Supporting the Data Science Lifecycle

Berkeley Distinguished Lectures in Data Science

Like other sciences, Computer Science is finding itself quickly changed by the ubiquity of data. In this talk, I will touch briefly on my view of data-centric work within Computer Science, and on the gaps that have opened as a result in computing research. Then I will touch on a sequence of projects in my group supporting data science lifecycles, which should be of interest more broadly across data-centric fields. This includes the Data Wrangler project (commercialized as Trifacta), and two new projects in the RISELab: Jarvis (an experiment management framework) and Ground (a data context system). These projects are targeted at “everyday data professionals” in both businesses and academia. This talk represents joint work with a host of collaborators — including Joey Gonzalez, Rolando Garcia and Vikram Sreekanti — and it should be accessible to anyone who works with data.
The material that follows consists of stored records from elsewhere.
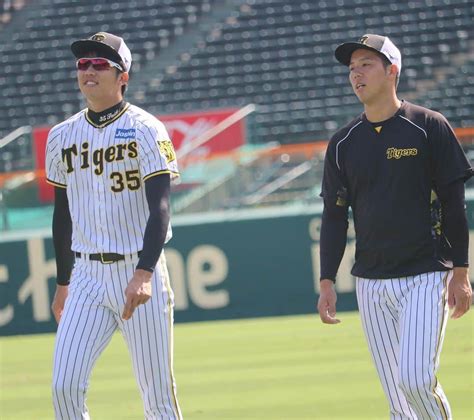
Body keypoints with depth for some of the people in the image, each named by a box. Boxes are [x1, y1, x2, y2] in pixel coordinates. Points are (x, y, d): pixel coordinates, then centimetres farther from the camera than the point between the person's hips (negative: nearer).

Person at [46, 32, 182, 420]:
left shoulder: (146, 130, -6)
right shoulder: (62, 136, 9)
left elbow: (160, 208, -16)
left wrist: (144, 273, -29)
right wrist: (63, 282, 19)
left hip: (140, 273, -4)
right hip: (87, 275, 4)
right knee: (65, 387, -8)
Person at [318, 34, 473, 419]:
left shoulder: (429, 127, -2)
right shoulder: (343, 143, 9)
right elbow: (334, 216, 11)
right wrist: (327, 281, 2)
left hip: (426, 277, -4)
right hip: (371, 284, 4)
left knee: (415, 378, -17)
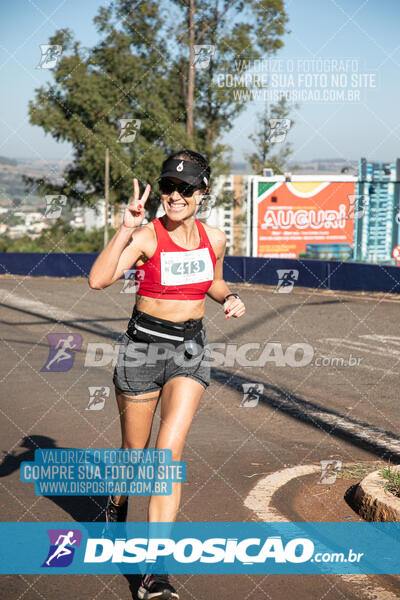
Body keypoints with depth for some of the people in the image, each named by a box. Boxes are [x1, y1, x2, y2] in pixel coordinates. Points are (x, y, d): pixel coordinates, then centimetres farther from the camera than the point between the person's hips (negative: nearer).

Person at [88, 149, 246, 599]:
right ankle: (117, 503, 49)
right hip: (143, 346, -2)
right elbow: (98, 279, -29)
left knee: (169, 450, -13)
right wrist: (126, 229, -34)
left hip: (190, 350, 2)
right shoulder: (146, 236, -13)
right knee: (134, 452, 11)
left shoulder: (214, 238, 1)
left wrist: (230, 299, 2)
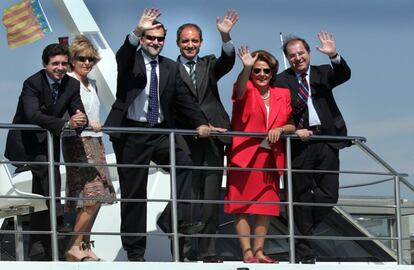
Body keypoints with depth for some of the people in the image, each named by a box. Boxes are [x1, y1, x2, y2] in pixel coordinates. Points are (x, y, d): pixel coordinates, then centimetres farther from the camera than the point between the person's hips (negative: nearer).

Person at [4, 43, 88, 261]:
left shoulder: (72, 85, -3)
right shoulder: (32, 84, -21)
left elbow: (79, 115, -7)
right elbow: (33, 115, -35)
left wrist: (81, 120, -33)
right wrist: (66, 124, -44)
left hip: (48, 143, 6)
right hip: (25, 143, -6)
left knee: (41, 198, 8)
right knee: (48, 169, -32)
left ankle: (38, 253, 13)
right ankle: (58, 222, -36)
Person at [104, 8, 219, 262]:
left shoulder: (171, 68, 9)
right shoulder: (130, 60, -1)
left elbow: (184, 99, 6)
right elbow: (122, 56, -25)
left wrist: (201, 123, -8)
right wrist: (137, 32, -43)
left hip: (160, 133, 3)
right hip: (131, 133, -3)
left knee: (184, 162, -26)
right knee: (133, 192, 2)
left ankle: (177, 219, -21)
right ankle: (135, 251, 11)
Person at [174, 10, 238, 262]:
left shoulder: (209, 65, 14)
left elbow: (227, 61, -7)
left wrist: (226, 36, -23)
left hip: (212, 139, 3)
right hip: (186, 142, -3)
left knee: (211, 197, 3)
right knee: (189, 196, -4)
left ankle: (208, 249, 5)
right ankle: (188, 248, 0)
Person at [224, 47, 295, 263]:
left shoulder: (283, 95, 10)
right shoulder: (246, 90, -1)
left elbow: (292, 125, 9)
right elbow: (240, 89, -26)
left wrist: (280, 129, -13)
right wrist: (246, 67, -43)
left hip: (270, 158, 4)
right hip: (244, 155, -4)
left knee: (265, 206, 4)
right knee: (241, 205, -6)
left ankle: (259, 251, 10)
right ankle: (247, 252, -5)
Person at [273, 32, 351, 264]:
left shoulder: (322, 73, 12)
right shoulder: (281, 81, 6)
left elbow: (344, 75, -8)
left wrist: (334, 55, -24)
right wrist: (294, 131, -14)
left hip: (326, 141, 2)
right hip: (299, 141, -2)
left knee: (328, 196, -2)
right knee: (301, 197, 2)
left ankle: (302, 233, 20)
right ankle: (304, 251, 9)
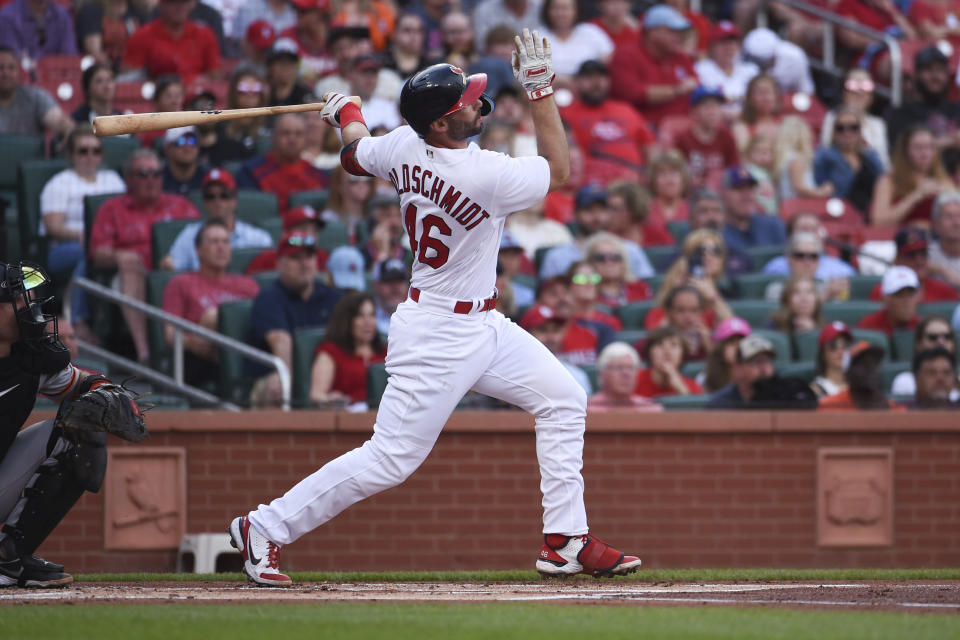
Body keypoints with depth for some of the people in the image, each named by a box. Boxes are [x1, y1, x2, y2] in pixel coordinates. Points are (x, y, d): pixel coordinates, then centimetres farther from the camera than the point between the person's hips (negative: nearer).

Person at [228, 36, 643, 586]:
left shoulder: (406, 146, -7)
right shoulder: (485, 175, -28)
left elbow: (355, 157, 15)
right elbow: (560, 171, -10)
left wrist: (348, 115, 36)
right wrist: (541, 90, -10)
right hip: (439, 337, -10)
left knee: (563, 397, 11)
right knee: (390, 460, -5)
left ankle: (567, 541, 15)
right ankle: (265, 529, 4)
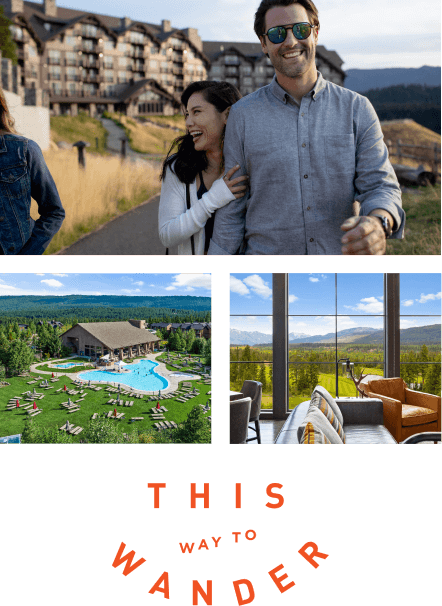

The Berkeley Distinguished Lectures in Data Science, co-hosted by the Berkeley Institute for Data Science (BIDS) and the Berkeley Division of Data Sciences, feature faculty doing visionary research that illustrates the character of the ongoing data, computational, inferential revolution. All campus community members are welcome and encouraged to attend.  Arrive at 3:30pm for tea, coffee and discussion prior to the formal presentation.

Speaker(s)

Joe Hellerstein

Professor, Electrical Engineering and Computer Sciences
University of California, Berkeley

Joseph M. Hellerstein is the Jim Gray Professor of Computer Science at the University of California, Berkeley.  His work focuses on data-centric systems and the way they drive computing, including parallel and distributed programming models, analytic data context, interactive data visualization and transformation, scalable machine learning, distributed systems and networking. He collaborates actively with colleagues in a wide variety of fields including Programming Languages, Human-Computer Interaction, Machine Learning, Networking, Security, and Theoretical Computer Science. He is an ACM Fellow, an Alfred P. Sloan Research Fellow and the recipient of three ACM-SIGMOD "Test of Time" awards for his research. In 2010, Fortune Magazine included him in their list of 50 smartest people in technology , and MIT's Technology Review magazine included his work on their TR10 list of the 10 technologies "most likely to change our world". Hellerstein is the co-founder and Chief Strategy Officer of Trifacta, a software vendor providing intelligent interactive solutions for wrangling data. He serves on the technical advisory boards of a number of computing and internet companies including EMC, SurveyMonkey, Captricity and Dato, and previously served as the Director of Intel Research, Berkeley.